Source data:
- - -

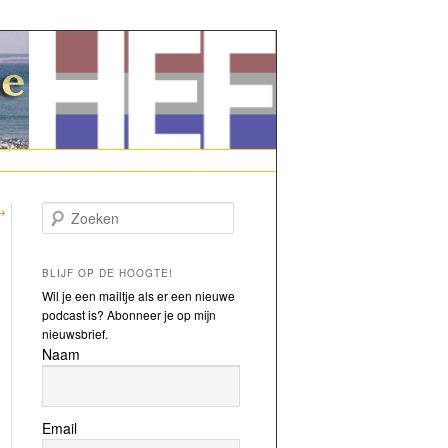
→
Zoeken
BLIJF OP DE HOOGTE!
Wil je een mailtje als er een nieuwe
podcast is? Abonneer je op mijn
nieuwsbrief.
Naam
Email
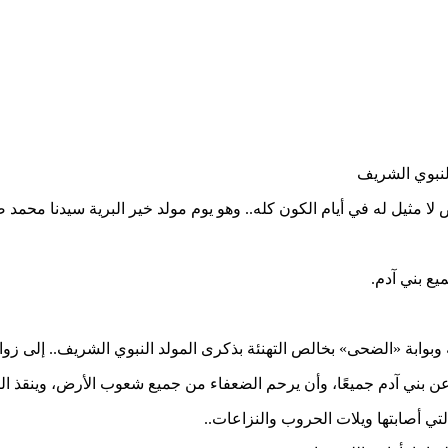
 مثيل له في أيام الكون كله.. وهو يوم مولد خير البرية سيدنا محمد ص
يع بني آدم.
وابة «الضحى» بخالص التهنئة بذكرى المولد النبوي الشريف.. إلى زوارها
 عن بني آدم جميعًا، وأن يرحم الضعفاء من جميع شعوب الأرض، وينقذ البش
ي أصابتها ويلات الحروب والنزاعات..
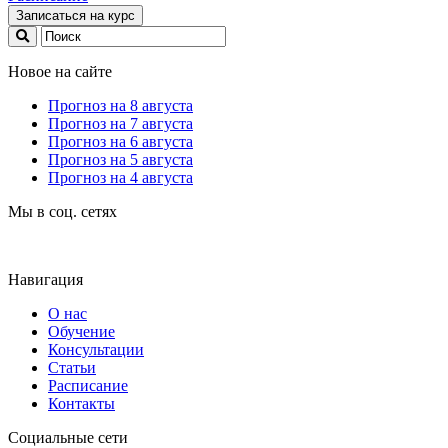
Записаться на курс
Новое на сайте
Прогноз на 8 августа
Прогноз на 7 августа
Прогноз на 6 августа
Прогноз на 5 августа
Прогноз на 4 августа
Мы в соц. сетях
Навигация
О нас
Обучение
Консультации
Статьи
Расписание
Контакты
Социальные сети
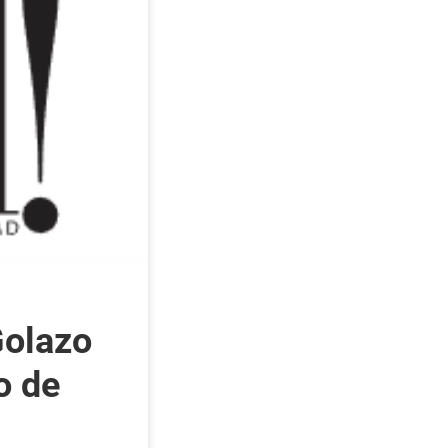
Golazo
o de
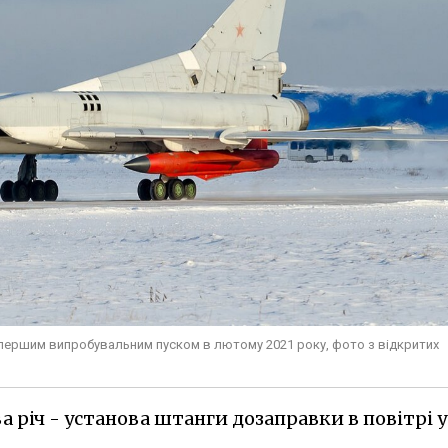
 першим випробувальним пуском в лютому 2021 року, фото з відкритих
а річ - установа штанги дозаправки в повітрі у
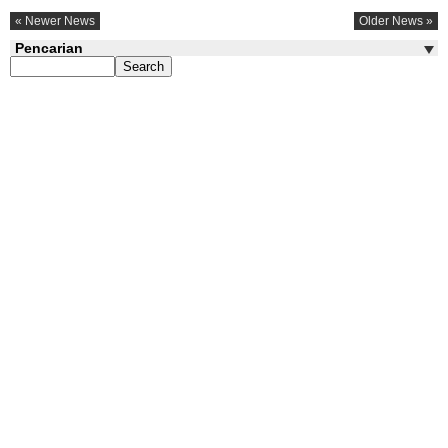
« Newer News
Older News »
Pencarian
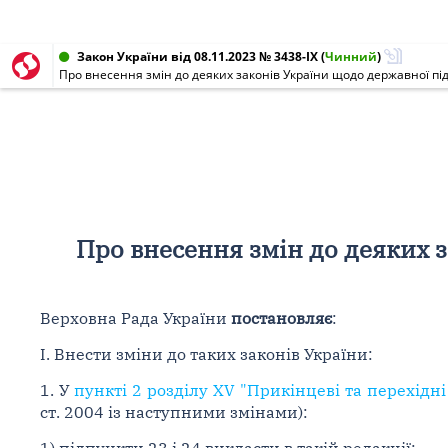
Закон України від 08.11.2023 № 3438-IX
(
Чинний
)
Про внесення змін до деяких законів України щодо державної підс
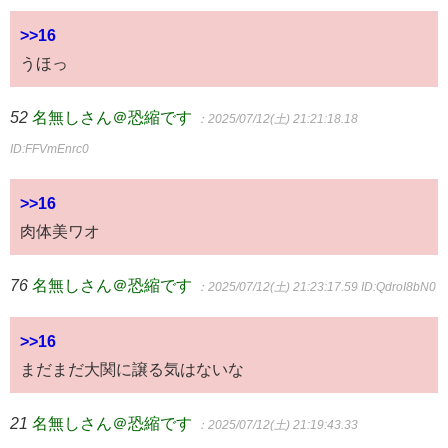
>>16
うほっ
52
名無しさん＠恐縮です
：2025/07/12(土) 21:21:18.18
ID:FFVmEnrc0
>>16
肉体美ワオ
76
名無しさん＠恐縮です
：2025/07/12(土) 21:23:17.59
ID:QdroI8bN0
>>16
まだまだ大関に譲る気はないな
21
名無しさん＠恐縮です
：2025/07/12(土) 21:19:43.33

- - -

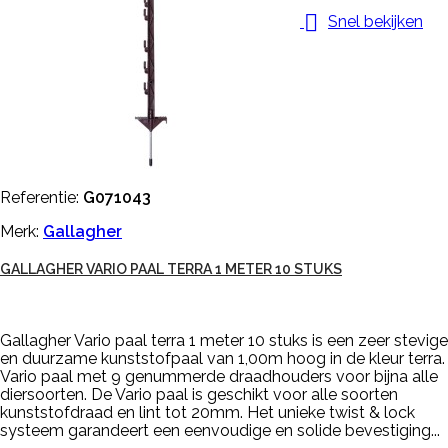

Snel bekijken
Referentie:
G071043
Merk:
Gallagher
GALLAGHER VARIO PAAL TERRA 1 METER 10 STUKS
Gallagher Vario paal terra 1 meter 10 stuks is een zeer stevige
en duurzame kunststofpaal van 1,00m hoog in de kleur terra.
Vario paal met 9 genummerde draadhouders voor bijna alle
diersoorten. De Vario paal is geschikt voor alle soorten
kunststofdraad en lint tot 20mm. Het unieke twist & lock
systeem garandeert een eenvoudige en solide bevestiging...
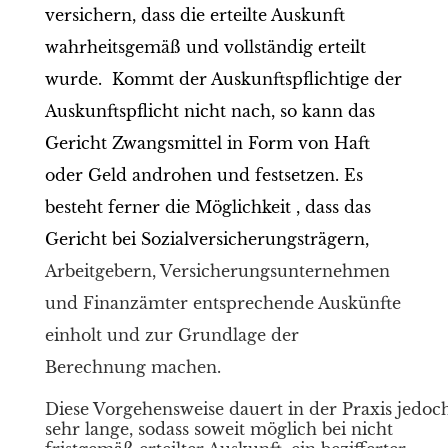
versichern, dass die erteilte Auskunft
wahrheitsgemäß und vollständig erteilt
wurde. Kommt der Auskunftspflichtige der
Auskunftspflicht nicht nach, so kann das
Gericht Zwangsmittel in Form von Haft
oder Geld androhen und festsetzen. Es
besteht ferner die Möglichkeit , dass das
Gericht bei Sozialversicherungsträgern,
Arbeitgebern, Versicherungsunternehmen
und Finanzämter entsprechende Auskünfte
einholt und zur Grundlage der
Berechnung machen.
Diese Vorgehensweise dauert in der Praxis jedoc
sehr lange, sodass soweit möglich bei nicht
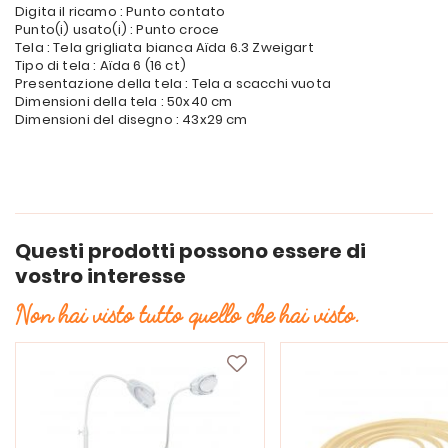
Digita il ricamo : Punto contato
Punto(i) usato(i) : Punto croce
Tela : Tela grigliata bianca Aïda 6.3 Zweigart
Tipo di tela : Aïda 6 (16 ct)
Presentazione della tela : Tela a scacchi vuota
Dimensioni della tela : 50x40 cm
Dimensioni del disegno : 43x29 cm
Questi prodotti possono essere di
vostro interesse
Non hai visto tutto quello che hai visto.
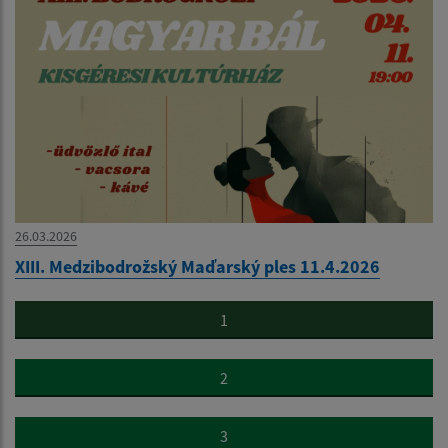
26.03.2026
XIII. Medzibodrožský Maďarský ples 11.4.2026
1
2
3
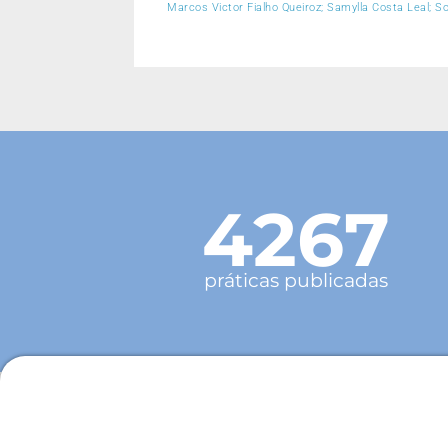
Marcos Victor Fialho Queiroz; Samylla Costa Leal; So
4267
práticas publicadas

- - -

Problem to work on: Count each line above with "della"; write only the number.

Response: 2